AIM OF THE EXERCISE:
Output every entry exactly as given.

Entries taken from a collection
● ● ●
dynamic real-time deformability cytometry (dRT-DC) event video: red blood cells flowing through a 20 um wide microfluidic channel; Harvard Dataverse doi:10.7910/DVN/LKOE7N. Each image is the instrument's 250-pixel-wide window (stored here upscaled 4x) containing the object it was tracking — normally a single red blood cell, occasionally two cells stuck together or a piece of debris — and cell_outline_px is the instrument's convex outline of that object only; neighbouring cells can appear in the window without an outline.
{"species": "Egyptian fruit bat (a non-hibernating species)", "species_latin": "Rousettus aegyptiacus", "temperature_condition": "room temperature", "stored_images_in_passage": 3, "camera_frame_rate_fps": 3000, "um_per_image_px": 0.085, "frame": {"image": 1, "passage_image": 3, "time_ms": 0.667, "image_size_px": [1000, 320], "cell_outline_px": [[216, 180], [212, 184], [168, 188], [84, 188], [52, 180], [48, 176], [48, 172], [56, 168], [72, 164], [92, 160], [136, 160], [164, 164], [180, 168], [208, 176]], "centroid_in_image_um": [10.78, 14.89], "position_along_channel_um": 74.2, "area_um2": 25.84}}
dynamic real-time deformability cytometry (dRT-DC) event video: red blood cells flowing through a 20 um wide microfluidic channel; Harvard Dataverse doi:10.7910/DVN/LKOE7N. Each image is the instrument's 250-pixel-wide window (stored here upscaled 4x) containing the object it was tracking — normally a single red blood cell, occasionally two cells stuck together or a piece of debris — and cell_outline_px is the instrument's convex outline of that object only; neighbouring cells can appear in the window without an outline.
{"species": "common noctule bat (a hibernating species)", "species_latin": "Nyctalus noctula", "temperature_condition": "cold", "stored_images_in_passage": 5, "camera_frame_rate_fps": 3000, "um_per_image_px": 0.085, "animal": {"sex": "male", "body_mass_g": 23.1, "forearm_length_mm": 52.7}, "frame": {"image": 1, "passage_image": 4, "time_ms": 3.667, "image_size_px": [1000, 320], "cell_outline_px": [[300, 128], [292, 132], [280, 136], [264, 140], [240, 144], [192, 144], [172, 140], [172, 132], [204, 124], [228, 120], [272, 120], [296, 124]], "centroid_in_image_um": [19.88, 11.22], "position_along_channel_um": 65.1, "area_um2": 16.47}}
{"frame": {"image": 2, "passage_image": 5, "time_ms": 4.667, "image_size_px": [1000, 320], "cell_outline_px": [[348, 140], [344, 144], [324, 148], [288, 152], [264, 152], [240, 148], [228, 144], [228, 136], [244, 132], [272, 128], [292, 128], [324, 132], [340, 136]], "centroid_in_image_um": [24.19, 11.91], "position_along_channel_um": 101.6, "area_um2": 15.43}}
● ● ●
FINISHED ANSWER:
dynamic real-time deformability cytometry (dRT-DC) event video: red blood cells flowing through a 20 um wide microfluidic channel; Harvard Dataverse doi:10.7910/DVN/LKOE7N. Each image is the instrument's 250-pixel-wide window (stored here upscaled 4x) containing the object it was tracking — normally a single red blood cell, occasionally two cells stuck together or a piece of debris — and cell_outline_px is the instrument's convex outline of that object only; neighbouring cells can appear in the window without an outline.
{"species": "Egyptian fruit bat (a non-hibernating species)", "species_latin": "Rousettus aegyptiacus", "temperature_condition": "room temperature", "stored_images_in_passage": 3, "camera_frame_rate_fps": 3000, "um_per_image_px": 0.085, "frame": {"image": 1, "passage_image": 3, "time_ms": 0.667, "image_size_px": [1000, 320], "cell_outline_px": [[216, 180], [212, 184], [168, 188], [84, 188], [52, 180], [48, 176], [48, 172], [56, 168], [72, 164], [92, 160], [136, 160], [164, 164], [180, 168], [208, 176]], "centroid_in_image_um": [10.78, 14.89], "position_along_channel_um": 74.2, "area_um2": 25.84}}
dynamic real-time deformability cytometry (dRT-DC) event video: red blood cells flowing through a 20 um wide microfluidic channel; Harvard Dataverse doi:10.7910/DVN/LKOE7N. Each image is the instrument's 250-pixel-wide window (stored here upscaled 4x) containing the object it was tracking — normally a single red blood cell, occasionally two cells stuck together or a piece of debris — and cell_outline_px is the instrument's convex outline of that object only; neighbouring cells can appear in the window without an outline.
{"species": "common noctule bat (a hibernating species)", "species_latin": "Nyctalus noctula", "temperature_condition": "cold", "stored_images_in_passage": 5, "camera_frame_rate_fps": 3000, "um_per_image_px": 0.085, "animal": {"sex": "male", "body_mass_g": 23.1, "forearm_length_mm": 52.7}, "frame": {"image": 1, "passage_image": 4, "time_ms": 3.667, "image_size_px": [1000, 320], "cell_outline_px": [[300, 128], [292, 132], [280, 136], [264, 140], [240, 144], [192, 144], [172, 140], [172, 132], [204, 124], [228, 120], [272, 120], [296, 124]], "centroid_in_image_um": [19.88, 11.22], "position_along_channel_um": 65.1, "area_um2": 16.47}}
{"frame": {"image": 2, "passage_image": 5, "time_ms": 4.667, "image_size_px": [1000, 320], "cell_outline_px": [[348, 140], [344, 144], [324, 148], [288, 152], [264, 152], [240, 148], [228, 144], [228, 136], [244, 132], [272, 128], [292, 128], [324, 132], [340, 136]], "centroid_in_image_um": [24.19, 11.91], "position_along_channel_um": 101.6, "area_um2": 15.43}}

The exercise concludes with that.